Treasury Wines, among the hardest-hit Australian wine producers from China’s tariff regime introduced in November 2020, has been buoyed by news that China will conduct a review of its tariff policy over the next five months.

The move, which comes ahead of a planned meeting by Prime Minister Anthony Albanese with Chinese President Xi Jinping next month, comes after Australia put a pause on its case to the World Trade Organisation that challenges the wine tariffs pending the review.

The news pushed Treasury Wine shares more than 5 per cent higher in early trade to a high of $12.39. But by 10.25am (AEDT) they were trading at $12.17.

After announcing its FY23 profit result in August, Treasury revealed to the market it was prepared to allocate more supply to China should tariffs be eased,

Pending China's review, Treasury Wines today confirmed it would be lifting investment in sales and marketing resources in China to rebuild the distribution footprint of its premium Penfolds brand.

“It’s great to see an agreement for an expedited pathway forward to allow our Australian brands and wine to be sold in the Chinese market,” says Treasury Wines CEO Tim Ford.
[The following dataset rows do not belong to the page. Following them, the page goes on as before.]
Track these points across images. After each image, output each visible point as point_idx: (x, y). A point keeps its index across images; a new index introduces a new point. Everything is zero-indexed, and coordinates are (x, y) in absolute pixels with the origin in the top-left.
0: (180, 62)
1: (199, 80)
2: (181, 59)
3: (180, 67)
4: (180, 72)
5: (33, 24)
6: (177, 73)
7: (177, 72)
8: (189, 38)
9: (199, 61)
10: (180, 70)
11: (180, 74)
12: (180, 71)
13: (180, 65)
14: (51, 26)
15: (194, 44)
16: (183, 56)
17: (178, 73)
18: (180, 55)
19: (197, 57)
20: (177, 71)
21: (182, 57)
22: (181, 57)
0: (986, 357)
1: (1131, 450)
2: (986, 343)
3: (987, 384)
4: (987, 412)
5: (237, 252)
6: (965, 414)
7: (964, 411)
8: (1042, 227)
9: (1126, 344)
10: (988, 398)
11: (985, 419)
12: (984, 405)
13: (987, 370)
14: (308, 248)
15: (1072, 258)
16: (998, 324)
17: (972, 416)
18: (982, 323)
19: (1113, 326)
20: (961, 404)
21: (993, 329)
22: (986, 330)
“There are only positives to come out of a favourable review for the Chinese consumer, customers and the wine category, for the Australian wine industry and for TWE.
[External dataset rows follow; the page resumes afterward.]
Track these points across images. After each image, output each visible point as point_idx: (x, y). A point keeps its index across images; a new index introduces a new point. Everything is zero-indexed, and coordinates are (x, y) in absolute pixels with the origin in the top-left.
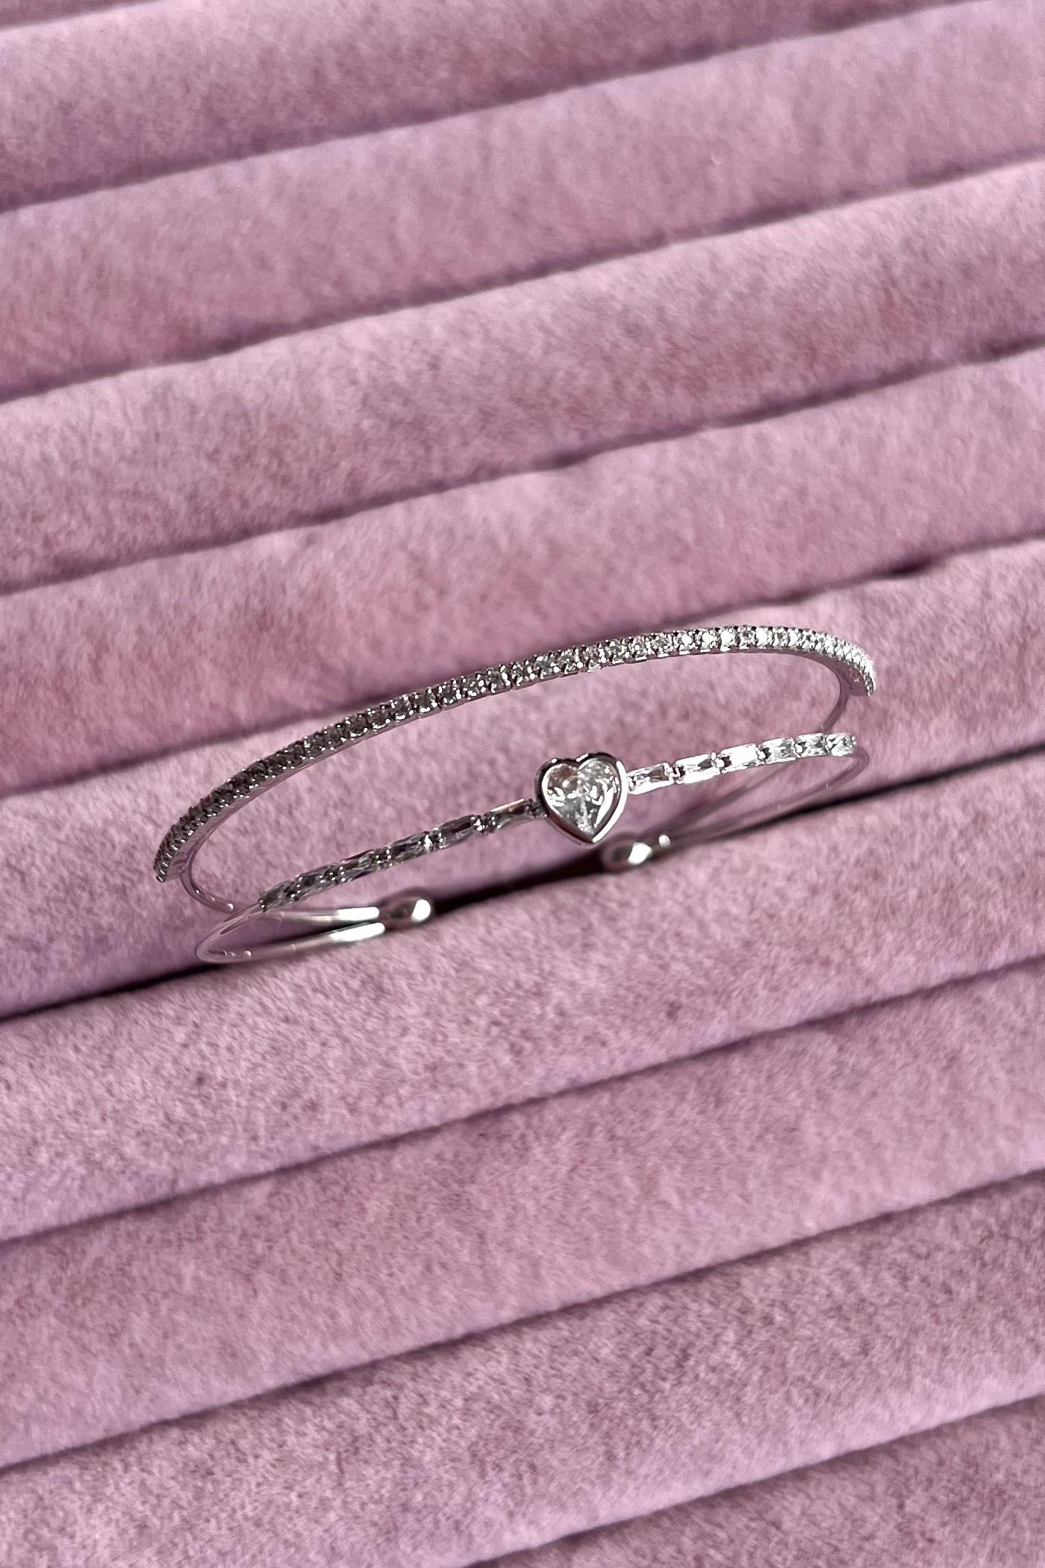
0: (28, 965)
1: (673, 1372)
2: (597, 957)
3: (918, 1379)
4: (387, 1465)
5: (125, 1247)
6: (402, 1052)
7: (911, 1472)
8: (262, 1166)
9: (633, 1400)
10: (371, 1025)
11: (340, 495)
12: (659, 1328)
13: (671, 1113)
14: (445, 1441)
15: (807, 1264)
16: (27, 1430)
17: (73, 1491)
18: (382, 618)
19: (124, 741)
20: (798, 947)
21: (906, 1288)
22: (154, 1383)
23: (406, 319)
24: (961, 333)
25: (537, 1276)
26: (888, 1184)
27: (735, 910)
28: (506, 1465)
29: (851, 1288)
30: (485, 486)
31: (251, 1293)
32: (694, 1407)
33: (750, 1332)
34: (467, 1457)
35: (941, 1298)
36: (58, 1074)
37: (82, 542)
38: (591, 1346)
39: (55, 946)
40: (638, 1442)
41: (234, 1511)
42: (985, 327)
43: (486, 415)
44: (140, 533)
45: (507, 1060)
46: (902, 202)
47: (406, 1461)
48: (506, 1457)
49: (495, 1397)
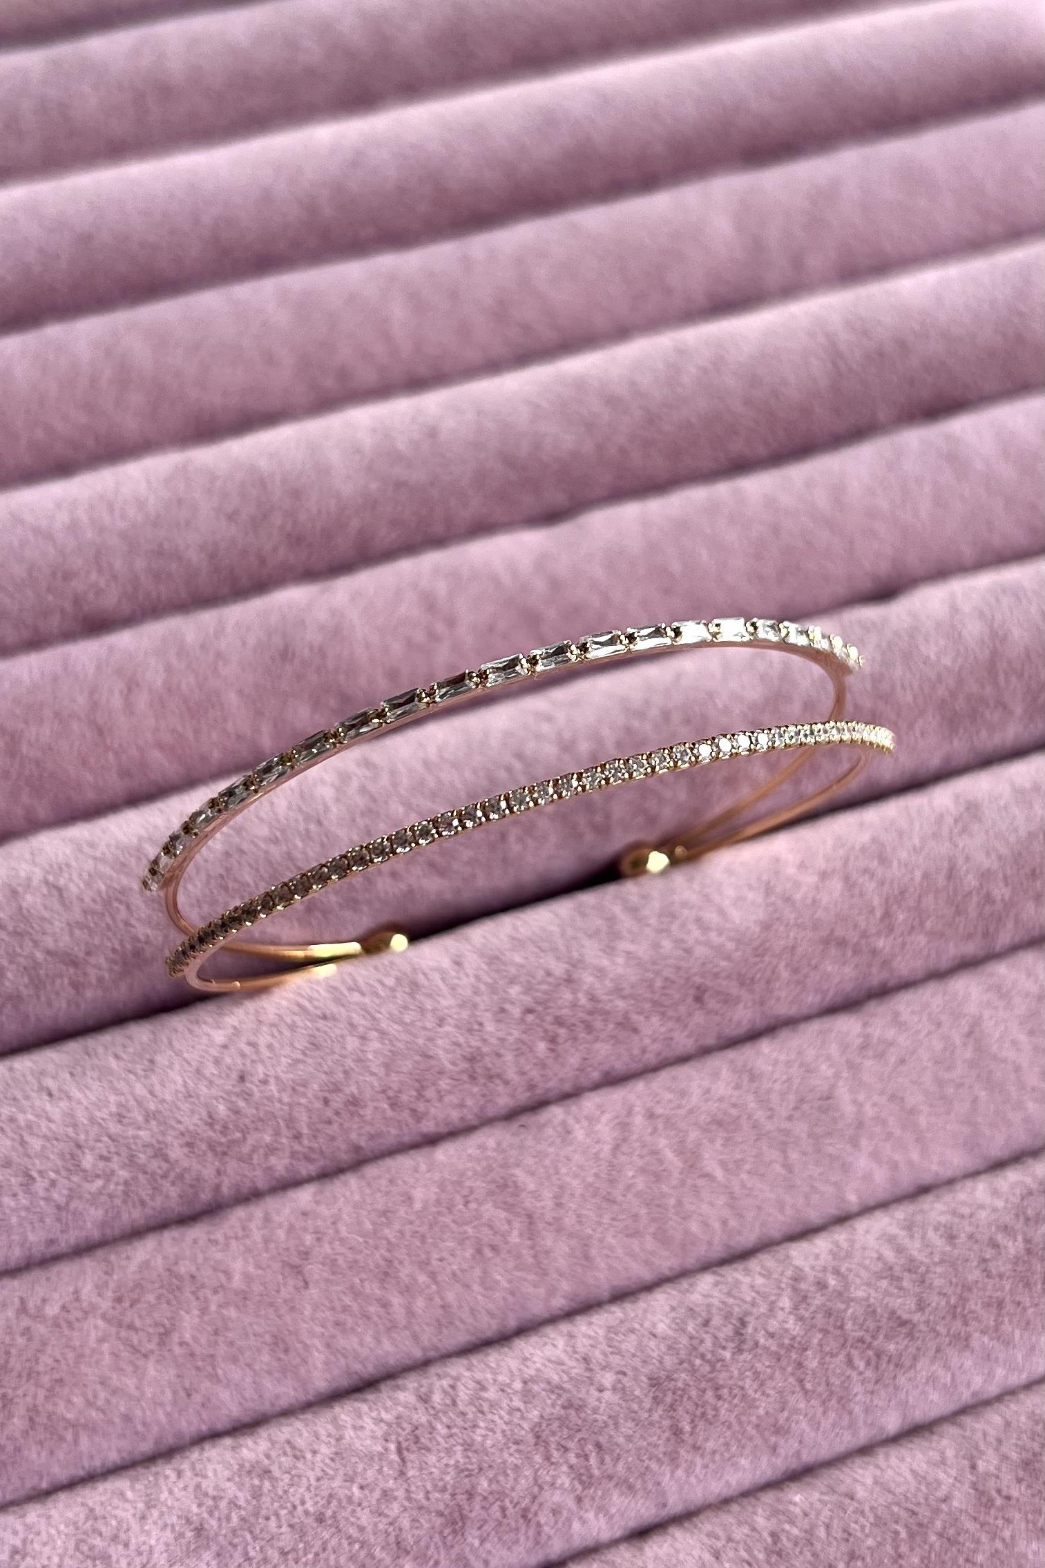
1: (733, 1341)
3: (977, 1335)
4: (449, 1452)
5: (170, 1250)
6: (439, 1042)
7: (979, 1435)
9: (693, 1371)
10: (407, 1017)
12: (714, 1301)
13: (707, 1091)
14: (506, 1423)
15: (853, 1234)
16: (76, 1442)
17: (127, 1500)
20: (815, 929)
21: (954, 1246)
22: (206, 1385)
23: (401, 407)
25: (587, 1257)
26: (924, 1152)
28: (571, 1445)
29: (900, 1250)
31: (302, 1284)
32: (757, 1374)
33: (805, 1298)
34: (530, 1439)
35: (990, 1253)
36: (100, 1081)
38: (647, 1324)
39: (92, 960)
40: (703, 1414)
41: (295, 1507)
43: (481, 476)
44: (164, 590)
45: (542, 1047)
47: (468, 1446)
48: (570, 1437)
49: (555, 1379)
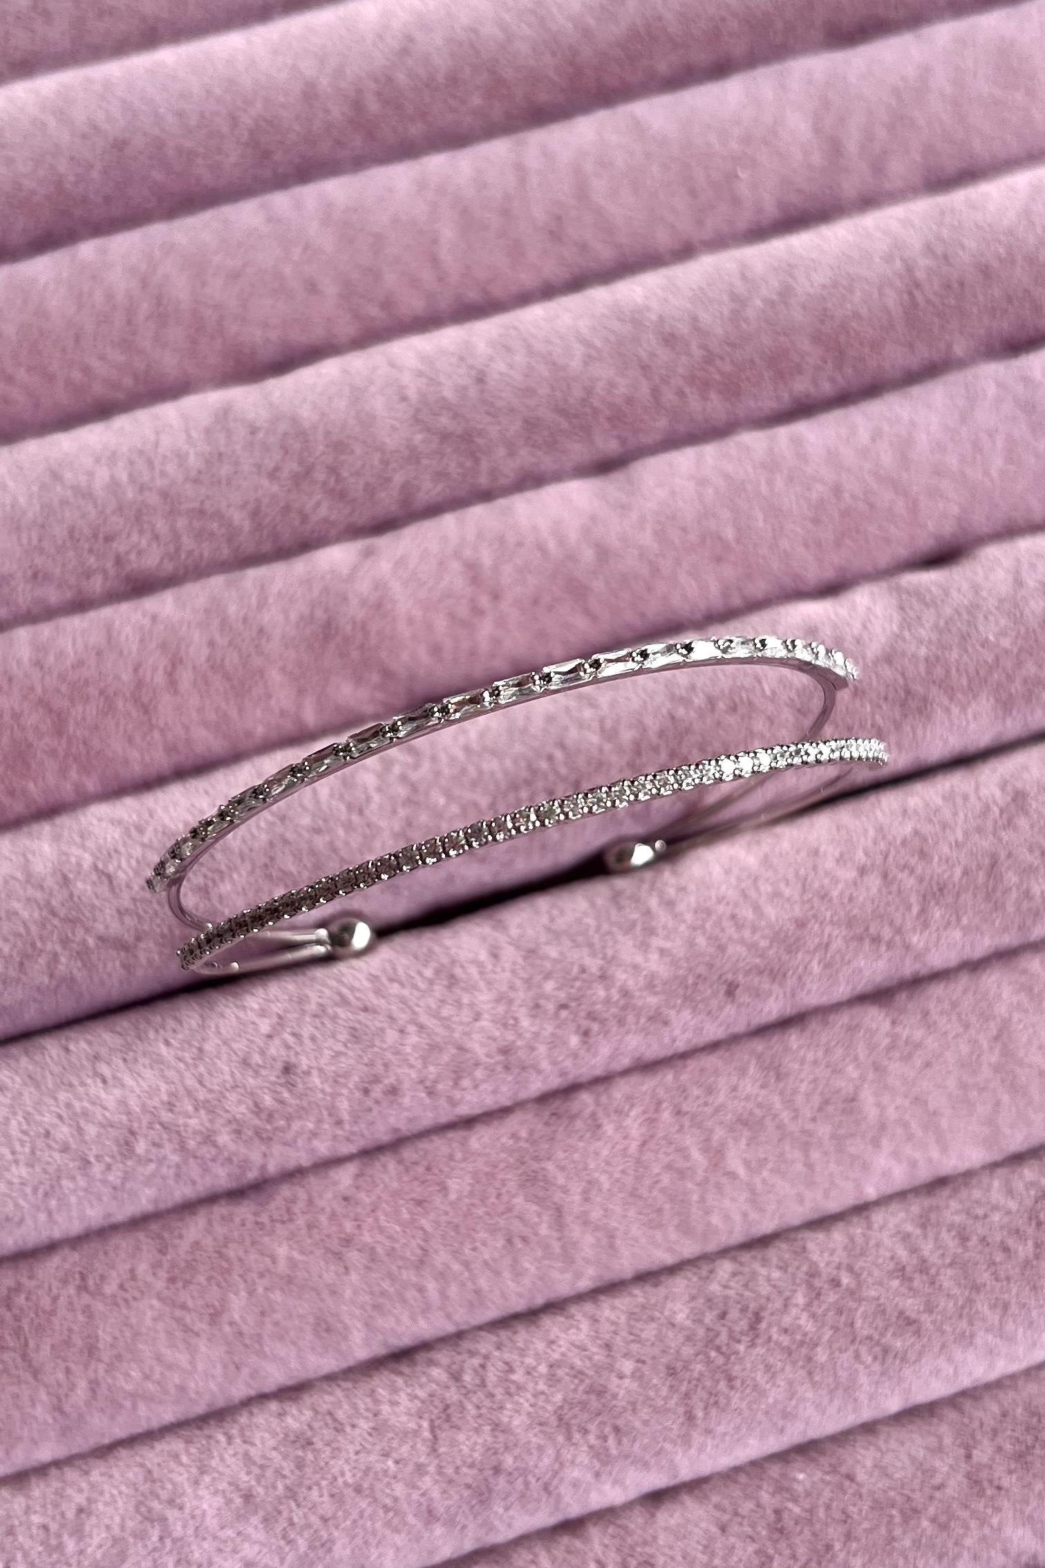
0: (118, 964)
1: (747, 1335)
2: (656, 942)
3: (981, 1333)
4: (477, 1430)
5: (219, 1230)
6: (474, 1036)
7: (976, 1424)
8: (346, 1149)
9: (709, 1362)
10: (445, 1012)
11: (394, 508)
12: (731, 1293)
13: (734, 1089)
14: (531, 1406)
15: (869, 1227)
16: (134, 1407)
17: (181, 1464)
18: (441, 624)
19: (200, 749)
20: (849, 925)
21: (966, 1249)
22: (253, 1360)
23: (449, 337)
24: (982, 332)
25: (612, 1246)
26: (944, 1149)
27: (787, 892)
28: (591, 1428)
29: (914, 1250)
30: (531, 495)
31: (342, 1270)
32: (768, 1368)
33: (819, 1295)
34: (553, 1421)
35: (999, 1257)
36: (152, 1068)
37: (152, 559)
38: (667, 1313)
39: (142, 945)
40: (716, 1403)
41: (335, 1479)
42: (1005, 326)
43: (531, 425)
44: (206, 550)
45: (574, 1040)
46: (921, 208)
47: (496, 1427)
48: (591, 1420)
49: (578, 1362)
“Both governments have worked constructively to achieve this outcome and we now look forward to a new era of positive engagement that ultimately will build a strong and growing China wine category should the review see the removal of these tariffs.”
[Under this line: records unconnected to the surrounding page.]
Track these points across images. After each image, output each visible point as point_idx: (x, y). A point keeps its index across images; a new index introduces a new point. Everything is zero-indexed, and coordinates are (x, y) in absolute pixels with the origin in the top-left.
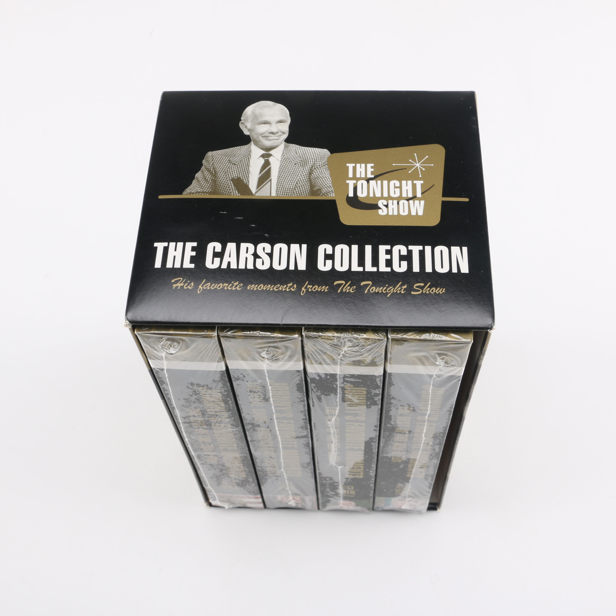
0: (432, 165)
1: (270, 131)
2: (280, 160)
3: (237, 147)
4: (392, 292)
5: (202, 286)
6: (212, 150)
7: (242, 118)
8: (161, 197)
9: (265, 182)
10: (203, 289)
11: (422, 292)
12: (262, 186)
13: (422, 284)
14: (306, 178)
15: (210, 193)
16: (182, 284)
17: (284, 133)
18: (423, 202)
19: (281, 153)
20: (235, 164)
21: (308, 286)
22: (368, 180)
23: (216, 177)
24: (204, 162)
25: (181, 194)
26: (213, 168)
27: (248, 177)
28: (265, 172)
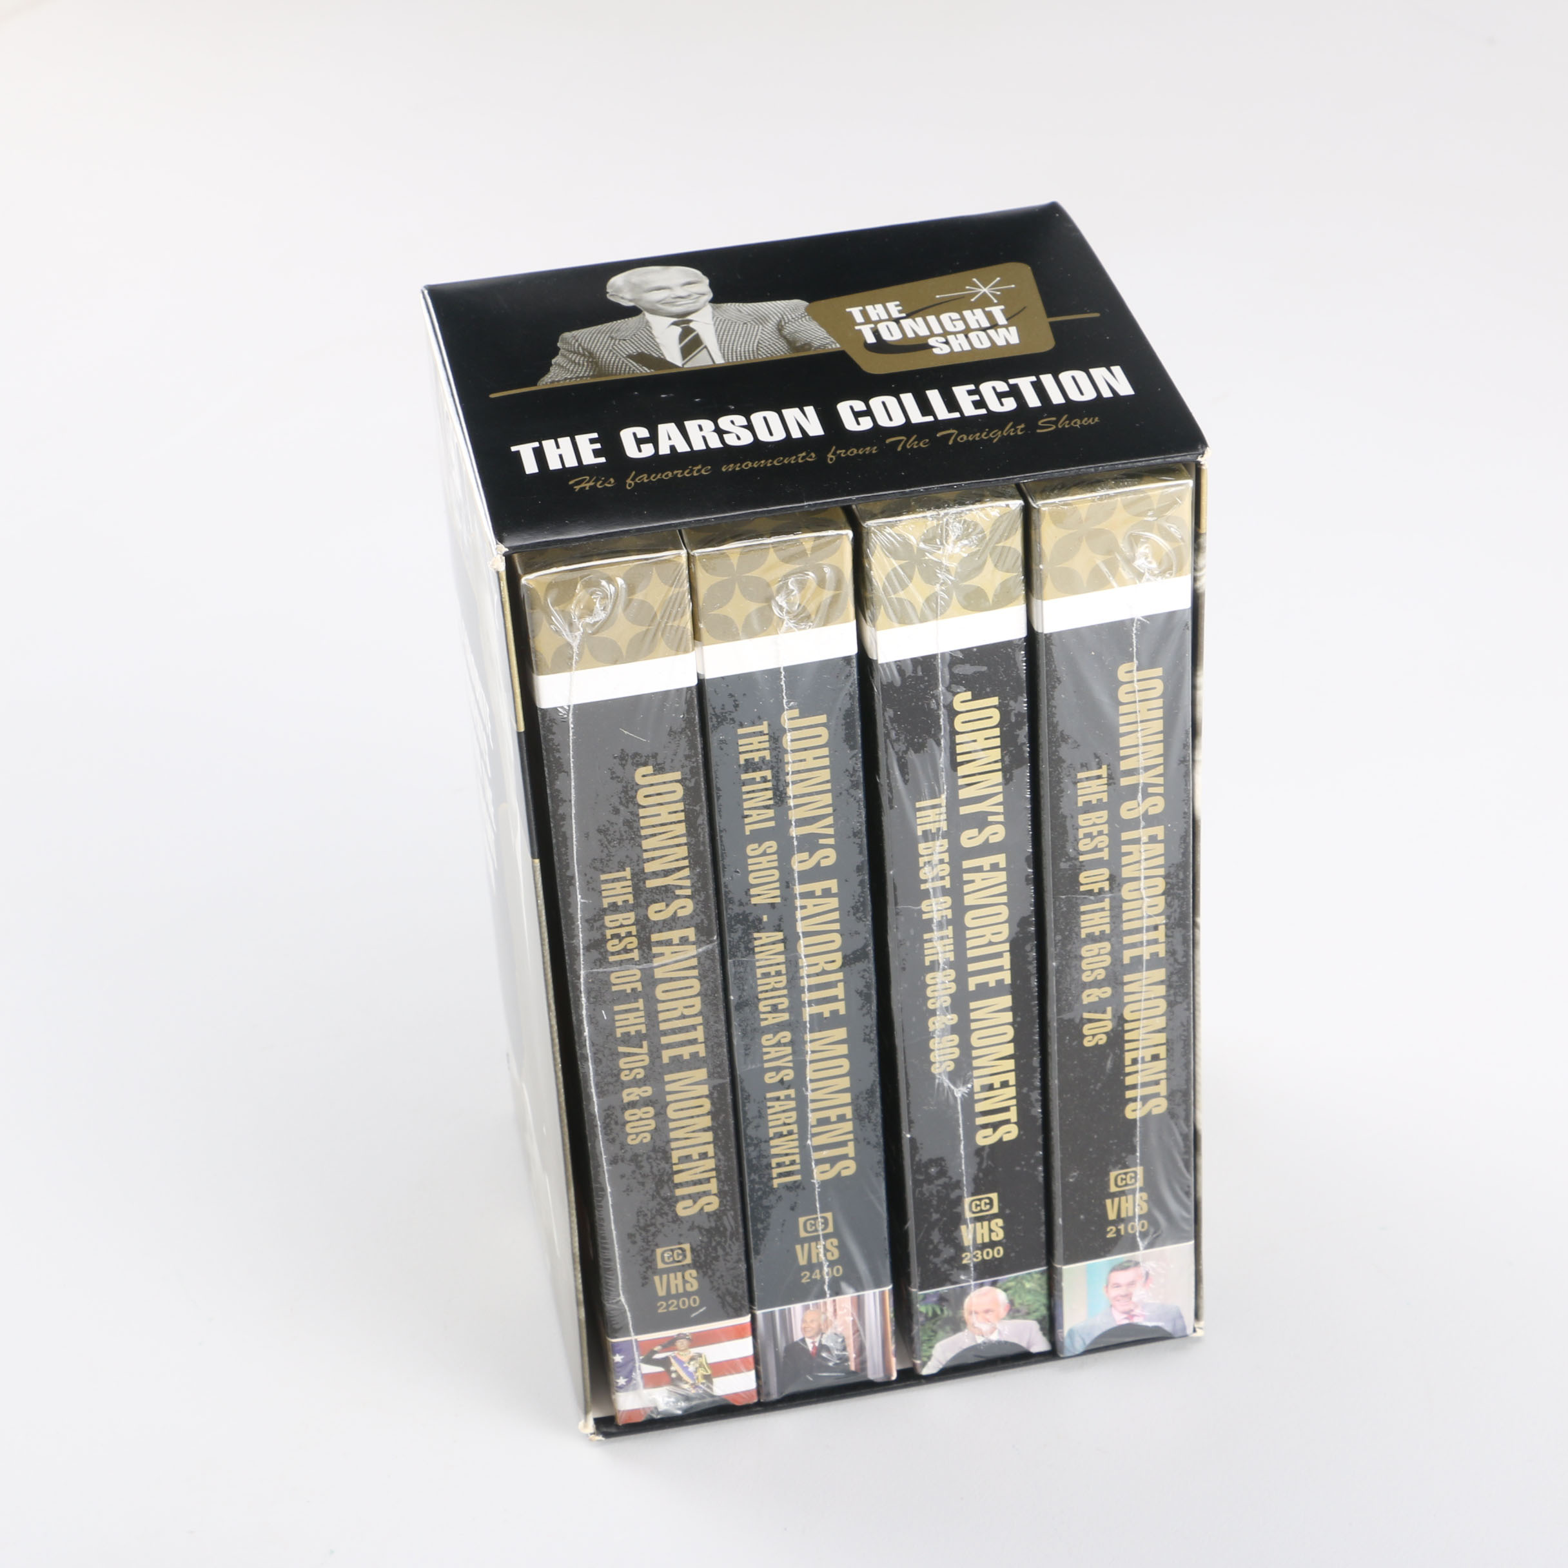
0: (1013, 286)
1: (673, 296)
2: (713, 323)
3: (619, 321)
4: (999, 436)
5: (633, 479)
6: (570, 330)
7: (608, 290)
8: (492, 396)
9: (694, 351)
10: (636, 483)
11: (1057, 427)
12: (691, 356)
13: (1054, 419)
14: (776, 335)
15: (593, 377)
16: (591, 484)
17: (703, 294)
18: (1013, 329)
19: (711, 316)
20: (624, 340)
21: (838, 452)
22: (897, 321)
23: (594, 358)
24: (559, 344)
25: (535, 385)
26: (583, 349)
27: (659, 350)
28: (690, 340)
Treasury Wines, which posted a net profit of $254.5 million for FY23, down 3.3 per cent from a year earlier, moved to decouple its business from China in 2020 following the introduction of the wine tariffs which led to a payable duty of 169.3 per cent on its high-end Penfolds wines.

At the time, China represented 25 per cent of total exports of Treasury's Penfold Bin and Icon range.

Despite the new tax devastating its China export markets, Treasury says it has maintained its commitment from 20 years ago to grow its China customer base.

The company is also committed to building on its strategy of growing its multi-country of origin products, including the first Chinese sourced and produced luxury Penfolds wine, building on a similar strategy in place in France and the US.

Treasury says it is well placed to rebuild its business in China should the tariffs be lifted following the five-month review by Chinese authorities.

The company says it will rebuild its distribution base for the Penfolds Australian entry-level luxury portfolios in China, including Penfolds Max’s, Koonunga Hill and One by Penfolds.

As mentioned in August following the release of its annual profit results, the company says it is also ready to reallocate a portion of its Penfolds Luxury and Icon tiers from other global markets as Chinese sales ramp up. However, it is keen to maintain momentum in these other global markets which picked up some of the slack over the past three years.

Treasury Wines says there will be no discounting to recoup market share with plans to maintain margins globally for Penfolds to ensure ‘long-term brand health and price integrity’.

“This ensures that sales prices and margins from luxury wine are materially consistent in all markets,” the company says.

“Should tariffs be removed, these measures will be implemented sustainably and with the aim of growing the business in China, but not at the expense of the long-term growth opportunity in other key markets.”